You just need to make sure that lenders are going to see this. Making sure the financial partner you choose wants to talk to you and learn more about you outside of your credit score is a smart step toward getting the financing you need.
Understanding Loan Terms
Once you turn in your application and talk to your lender to provide more information about yourself, you should prepare to review your finance options. If you’re unfamiliar with automotive financing, you should talk to the customer service reps at DriveThru Finance.
We’ll help you understand what to expect and give you the information you need to feel empowered and aware of what’s going on through each step. One of the most important steps is actually reading the loan or lease agreement and understanding the terms of your contract with the lender.
Terms for a bad credit loan may be different than those for a standard loan, but that’s not necessarily a bad thing. Often, the terms are designed to provide some extra protection for the lender, but they can also make it easier for you to actually make your payments. Making on-time payments on a loan will do wonders for your credit so this is a great opportunity for you to address two issues head on. You get a new car and a second chance at proving your creditworthiness.
Your Personal Responsibilities Before and After Finalizing the Deal
You’ll have some personal responsibilities to attend to throughout the process. It doesn’t feel good to be lectured about your finances. We understand that. People with bad credit often get frustrated by what seems like a flood of scolding and advice. At the same time, it’s helpful to have some non-judgemental guidance that you can choose to either ignore or incorporate into your approach.
You can make your own decision on whether this advice is worthwhile or not.
Firstly, the opportunity the loan itself presents is a good one. In order to get the most out of this chance to rebuild your credit, you need to make sure you’re actually able to repay the loan. Set your monthly budget expectations in a modest place, ideally aiming for something that you can comfortably afford without having to cut out any essentials.
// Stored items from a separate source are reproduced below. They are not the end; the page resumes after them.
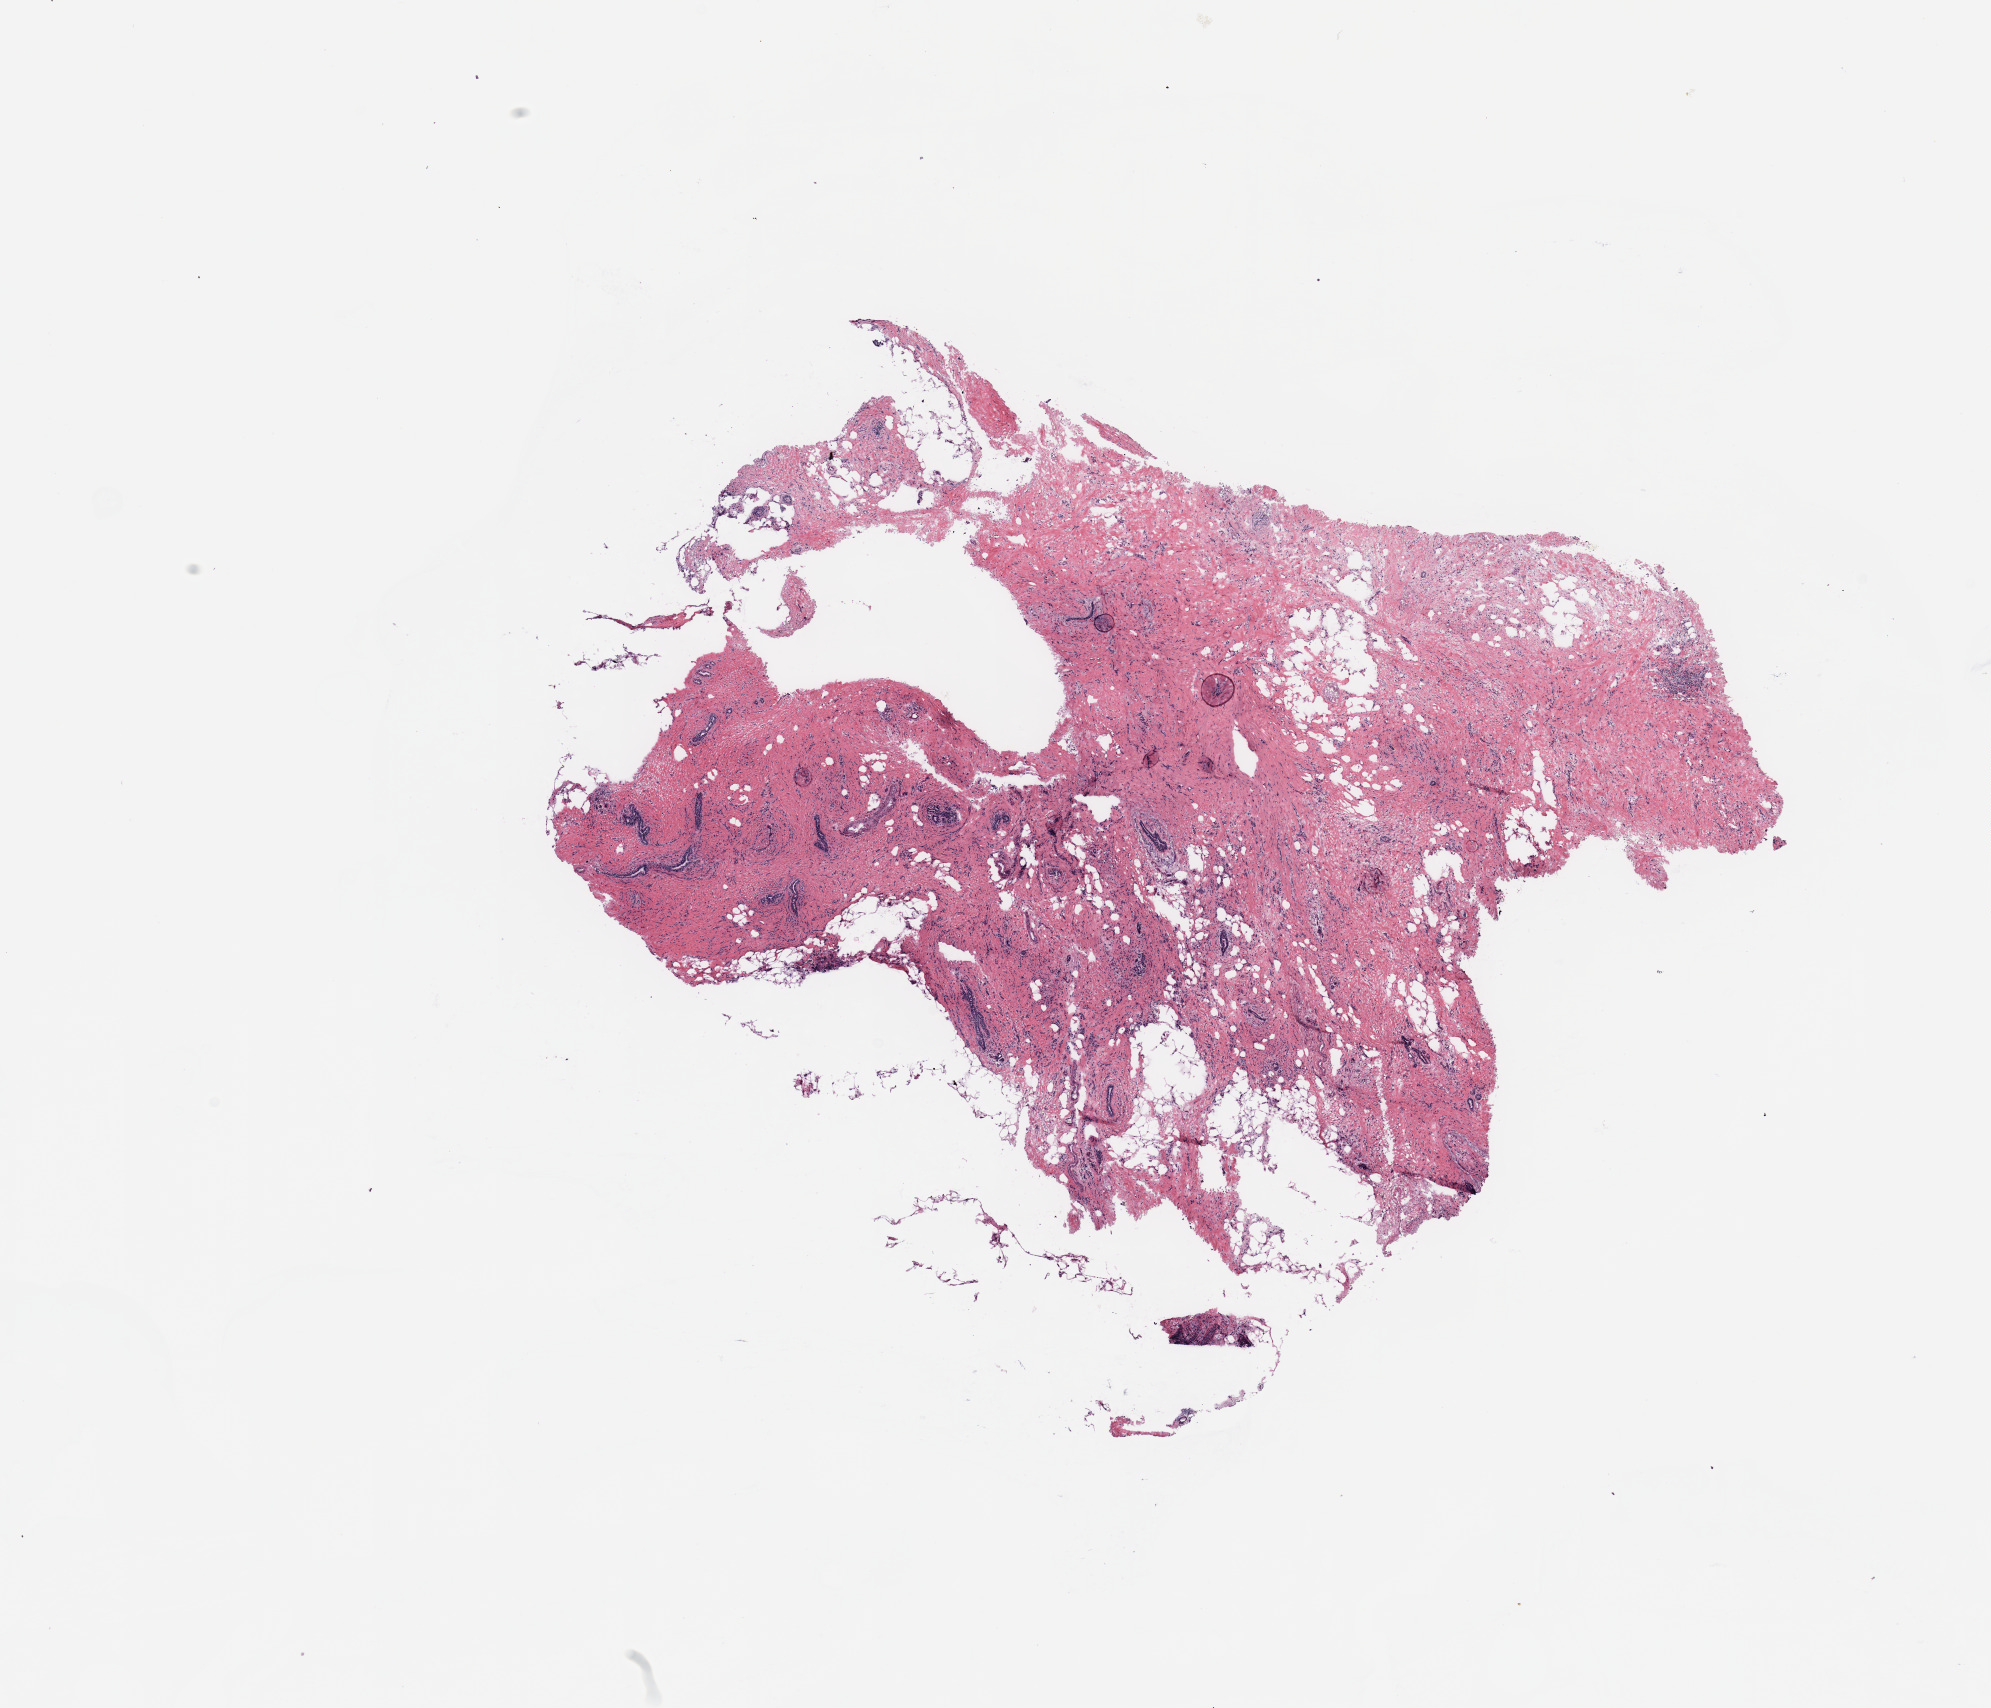
Whole-slide histology image, H&E, low-resolution overview of the scanned area, about 15.8 x 13.5 mm (acquisition: 20x scan); breast, tissue type not recorded.
• patient diagnosis (cohort enrolment): breast cancer (breast)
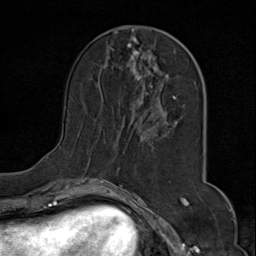
Breast MRI (dynamic contrast-enhanced), one axial slice; cropped to one breast; dynamic contrast-enhanced series, time point 2 of 9 at this slice position (early post-contrast); 1.5 T; TE 1.8 ms, TR 4.3 ms; 2 mm slice thickness; 256 × 256 image matrix, field of view 180 × 180 mm. Female patient.
Structures marked on this image (semi-automatically segmented with operator editing):
- enhancing-tissue mask used for the functional tumour volume (all voxels passing the contrast-enhancement thresholds inside the analysis volume; usually the tumour): bounding box (x1, y1, x2, y2) in pixels: (46, 28, 197, 175)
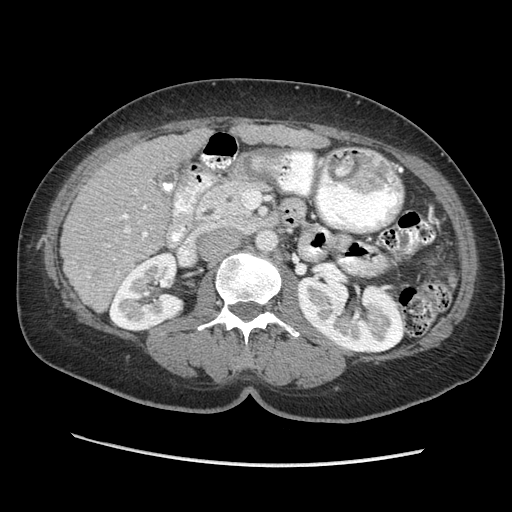
Contrast-enhanced abdominal CT (liver protocol), one axial slice; slice 111 of 170 in the series (ordered by position); 140 kVp; soft-tissue window (W 400 / L 40 HU); 2.5 mm slice thickness; 512 × 512 image matrix, field of view 360 × 360 mm. From the clinical record (not read from this slice): diagnosis: hepatocellular carcinoma (patient treated with transarterial chemoembolisation; whether this scan precedes or follows treatment is not stated here); TNM stage (as recorded): Stage-II.
Annotated regions visible in this slice (semi-automatic segmentation, software-assisted and operator-edited):
- liver parenchyma outside the tumour (the mass and vessels are separate outlines, so this box may not span the whole liver): box from (x=60, y=122) to (x=324, y=312) px
- portal vein: (x=114, y=205)–(x=148, y=260)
Understandably, not everyone can manage this, but, if possible, you’ll want to choose a car that’s below your means. In other words, choose a budget that you can afford easily, not one that will cause you anxiety every month when the bill arrives. This way, you’ll be able to pay on time, every time, keep your car and get your credit back up in the “good” range.
Additionally, the loan terms should be favorable for you and should line up with your budget. It can be such a big relief to know that you were approved for financing that it’s tempting to say “yes” no matter what kind of offer you get. Plus, you probably need a car and don’t have much time to wait.
But remember that it’s important to be aware of what you’re agreeing to before you sign a contract and lock yourself into financing. It’s important not only to set your budget in a realistic place but to make sure the financing you get is as favorable for you as it possibly can be.